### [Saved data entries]
================================

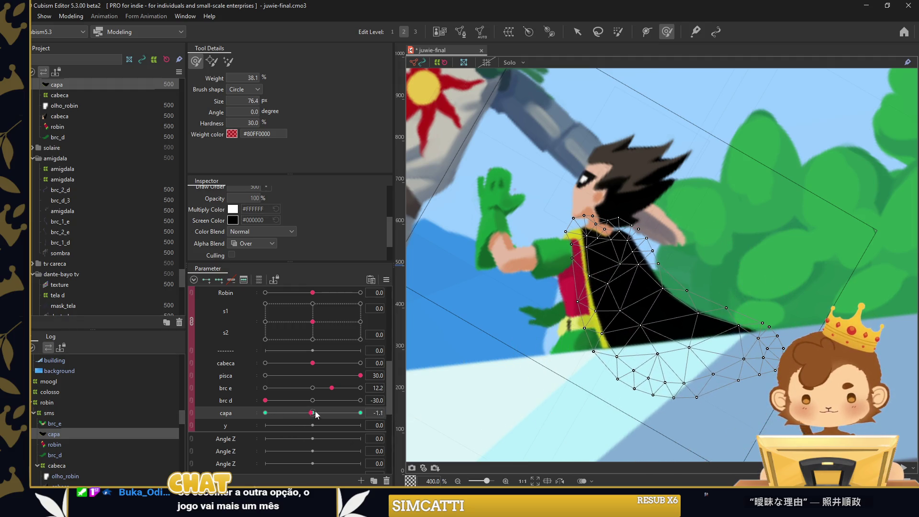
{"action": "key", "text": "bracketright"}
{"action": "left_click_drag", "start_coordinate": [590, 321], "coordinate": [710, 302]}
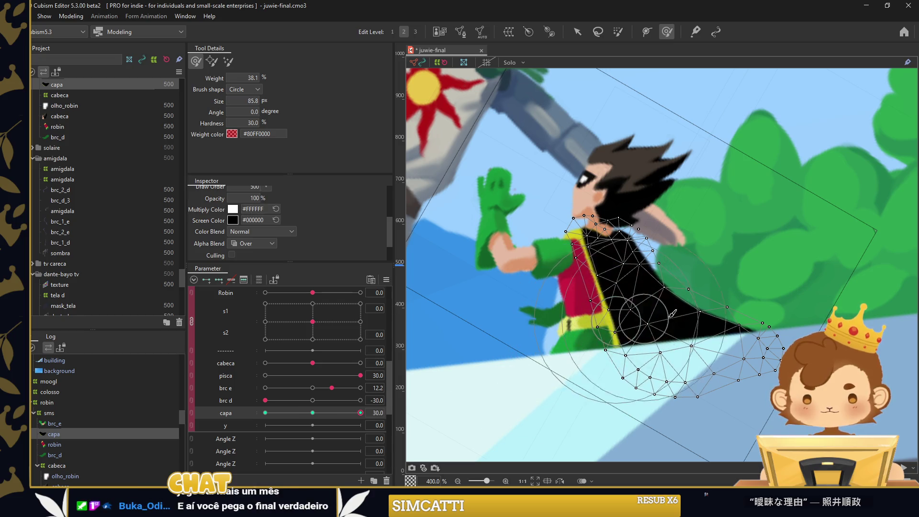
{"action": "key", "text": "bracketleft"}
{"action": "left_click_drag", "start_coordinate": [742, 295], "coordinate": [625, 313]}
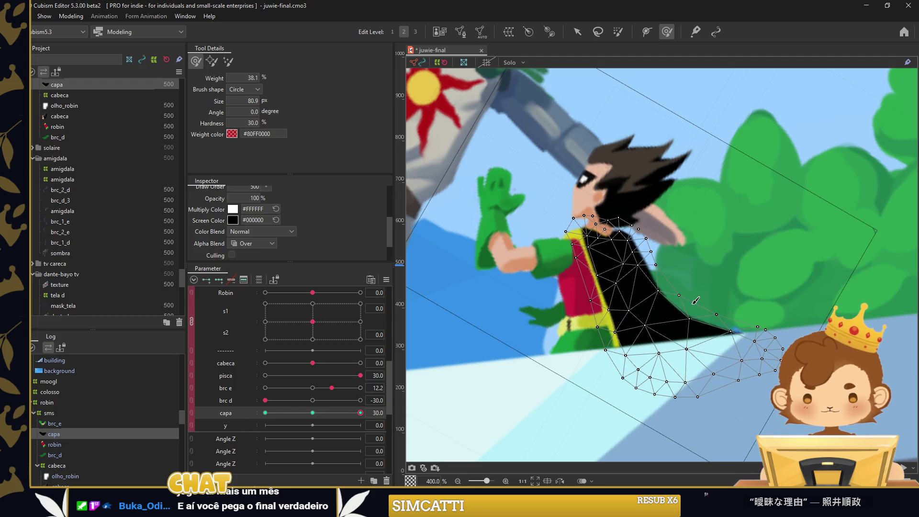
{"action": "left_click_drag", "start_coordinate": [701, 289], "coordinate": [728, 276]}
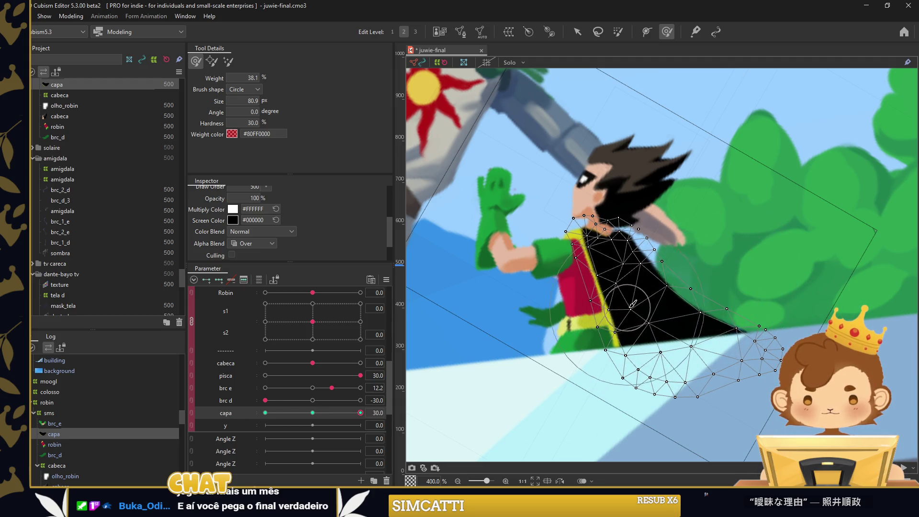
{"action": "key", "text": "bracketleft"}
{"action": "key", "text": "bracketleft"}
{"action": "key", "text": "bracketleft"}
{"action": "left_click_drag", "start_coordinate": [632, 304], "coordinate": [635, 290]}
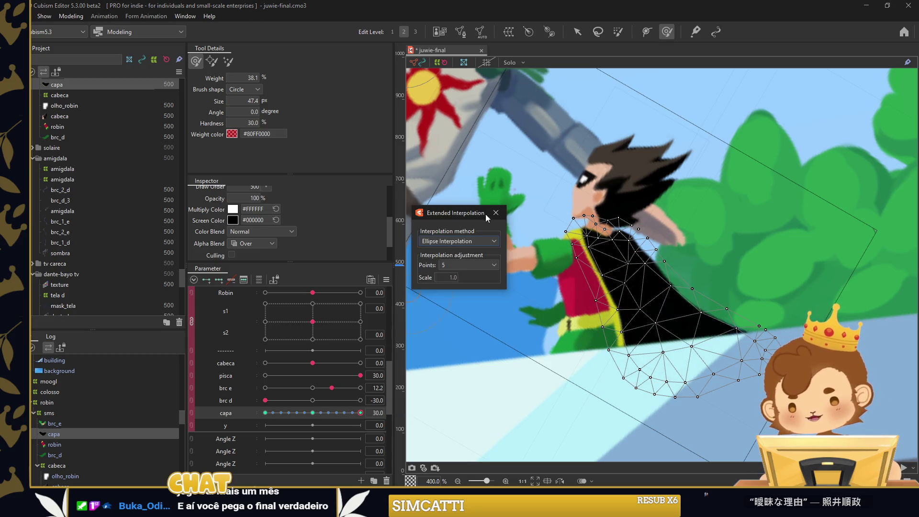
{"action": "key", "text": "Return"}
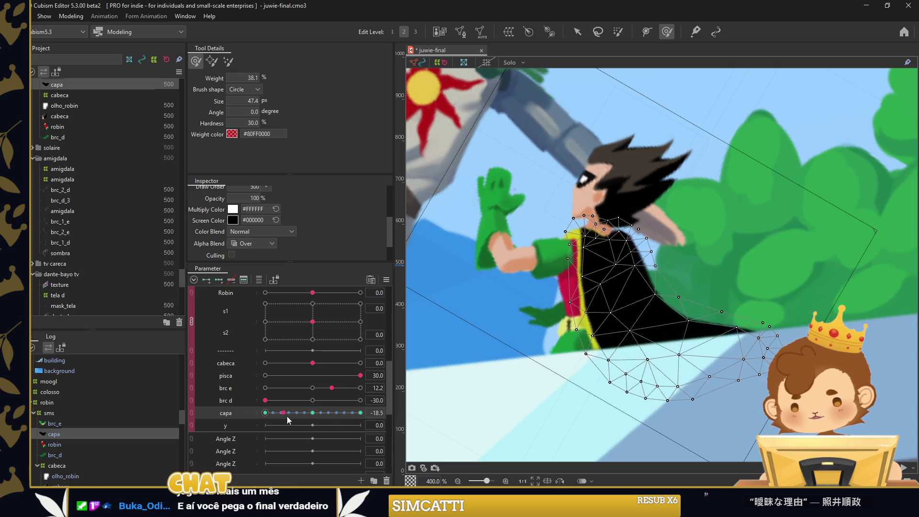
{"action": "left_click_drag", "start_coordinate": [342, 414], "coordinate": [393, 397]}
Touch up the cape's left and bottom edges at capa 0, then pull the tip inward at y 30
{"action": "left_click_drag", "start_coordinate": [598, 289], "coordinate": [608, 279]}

================================

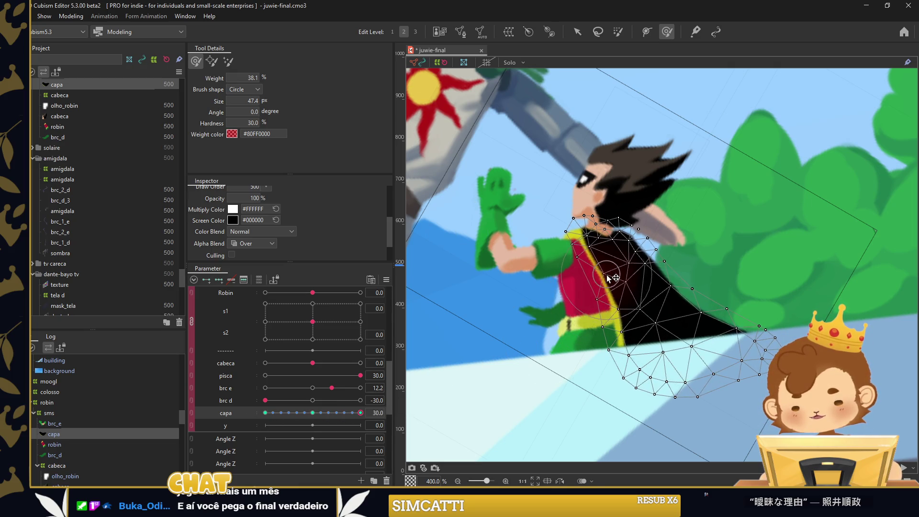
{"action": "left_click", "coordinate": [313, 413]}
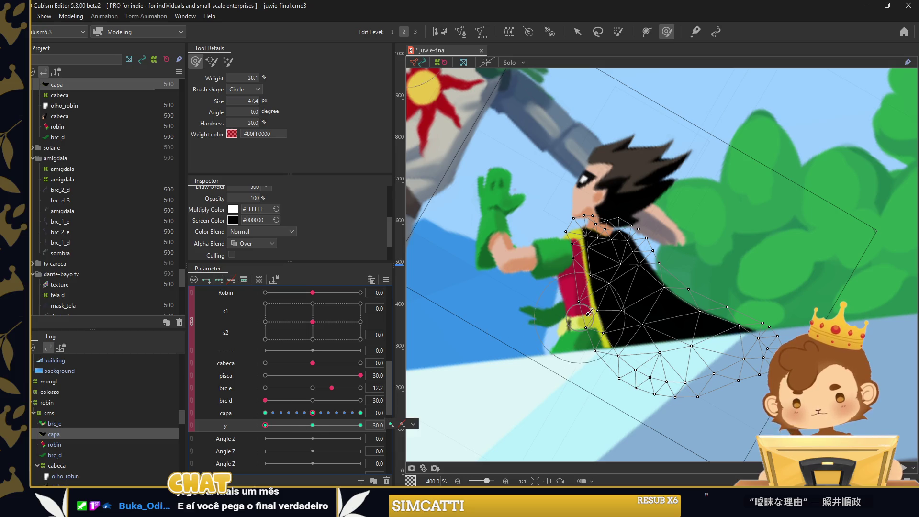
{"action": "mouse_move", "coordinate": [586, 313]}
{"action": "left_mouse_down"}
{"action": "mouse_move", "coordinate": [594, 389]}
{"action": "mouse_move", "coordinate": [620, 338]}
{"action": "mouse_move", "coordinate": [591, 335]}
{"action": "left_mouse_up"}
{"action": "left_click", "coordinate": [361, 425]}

================================

### [WORK REQUEST]
From the records above, pull every line that carries the word "coordinate".

### [OUTPUT OF THE TASK]
{"action": "left_click_drag", "start_coordinate": [590, 321], "coordinate": [710, 302]}
{"action": "left_click_drag", "start_coordinate": [742, 295], "coordinate": [625, 313]}
{"action": "left_click_drag", "start_coordinate": [701, 289], "coordinate": [728, 276]}
{"action": "left_click_drag", "start_coordinate": [632, 304], "coordinate": [635, 290]}
{"action": "left_click_drag", "start_coordinate": [342, 414], "coordinate": [393, 397]}
{"action": "left_click_drag", "start_coordinate": [598, 289], "coordinate": [608, 279]}
{"action": "left_click", "coordinate": [313, 413]}
{"action": "mouse_move", "coordinate": [586, 313]}
{"action": "mouse_move", "coordinate": [594, 389]}
{"action": "mouse_move", "coordinate": [620, 338]}
{"action": "mouse_move", "coordinate": [591, 335]}
{"action": "left_click", "coordinate": [361, 425]}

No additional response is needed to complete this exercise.